Tous les cancers ne peuvent faire l’objet de mesures de prévention primaire efficaces. Il apparaît donc logique de compléter la prévention primaire par des mesures de prévention secondaire. Celles-ci visent à limiter les conséquences de la maladie en détectant des lésions précancéreuses ou en recherchant à poser le diagnostic de cancer à un stade précoce de la maladie : dépister à temps, un cancer peut être soigné efficacement. C’est la raison pour laquelle, le Plan Régional de Lutte contre les Cancers comporte un axe « Favoriser le dépistage ».
Le dépistage consiste à identifier à l’aide de tests dans une population asymptomatique (sans symptômes) les personnes « positives » qui seront soumises, dans un second temps, à des examens complémentaires en vue d’établir un diagnostic : c’est là qu’intervient la politique dédiée aux équipements sanitaires de diagnostic des cancers menée par la Région. On distingue des programmes de dépistages systématiques organisés (cancers du sein et colorectal) et le dépistage individuel (cancers de la prostate, du col de l’utérus), c'est-à-dire réalisé à l’initiative de la personne et/ou de son médecin.
Le diagnostic précoce vise à diagnostiquer précocement un cancer après la survenue des premiers symptômes de la maladie (cancers des VADS – cancers de la cavité buccale, du pharynx et du larynx). L’organisation des dépistages systématiques est assurée par une structure de gestion départementale (financement Etat/Assurance maladie). Dans le département du Nord, il s’agit de l’association ADCN, d’Opaline 62 dans le Pas-de-Calais.
Les femmes de 50 à 74 ans sont invitées à bénéficier tous les deux ans d’une mammographie. Ce programme est destiné à garantir un égal accès au dépistage et à faire bénéficier chaque femme de la même garantie de qualité et de prise en charge. En 2008, en France, 52,5% de la population cible des femmes de 50 à 74 ans a participé à ce dépistage. Le Plan Cancer 2009-2013 vise un taux de participation en 2013 à plus de 65 %. Concernant le Pas de Calais : le taux de participation est de 51,6 % (données 2010) Concernant le Nord : le taux de participation est de 48,13 % (données 2010)
Le programme systématique organisé du dépistage colorectal est un test de détection de sang occulte dans les selles (Hémoccult®) tous les deux ans aux personnes âgées de 50 à 74 ans.
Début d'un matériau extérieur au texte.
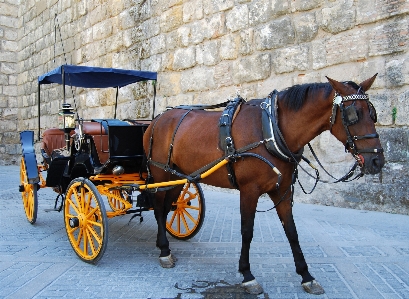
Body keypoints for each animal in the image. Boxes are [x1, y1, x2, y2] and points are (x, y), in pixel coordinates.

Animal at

Les principaux résultats publiés en 2009 concernant 22 départements pilotes évalués montrent une participation encore trop faible : le taux de participation moyen s’élève à 42 %. Le Plan Cancer 2009-2013 vise un taux de participation en 2013 à plus de 60 %. Concernant le Pas de Calais : le taux de participation est de 30 % (démarrage en mai 2008 – données 2010) Concernant le Nord : le taux de participation est de 31,9 % (données 2010)
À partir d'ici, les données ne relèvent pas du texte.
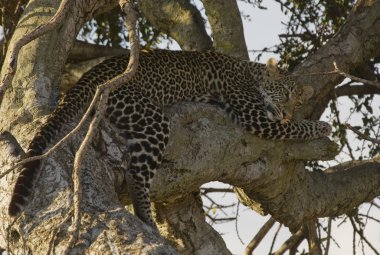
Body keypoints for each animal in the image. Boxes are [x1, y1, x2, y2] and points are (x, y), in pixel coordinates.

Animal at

Le test de dépistage de référence des lésions précancéreuses et cancéreuses du col de l’utérus est le frottis cervico-utérin recommandé chez les femmes de 25 à 65 ans : cela reste un dépistage individuel même si un programme pilote de dépistage organisé de ce cancer est également soutenu au niveau national. Chez l’homme, le cancer de la prostate peut être détecté par le dosage des PSA (Antigène Prostatique Spécifique) et un toucher rectal. Toutefois, les bénéfices attendus de la démarche de dépistage individuel ne sont pas clairement démontrés. La Haute Autorité de Santé (HAS) en 2004 recommandait qu’une information soit donnée au patient afin d’éclairer sa décision : information claire, objective et hiérarchisée.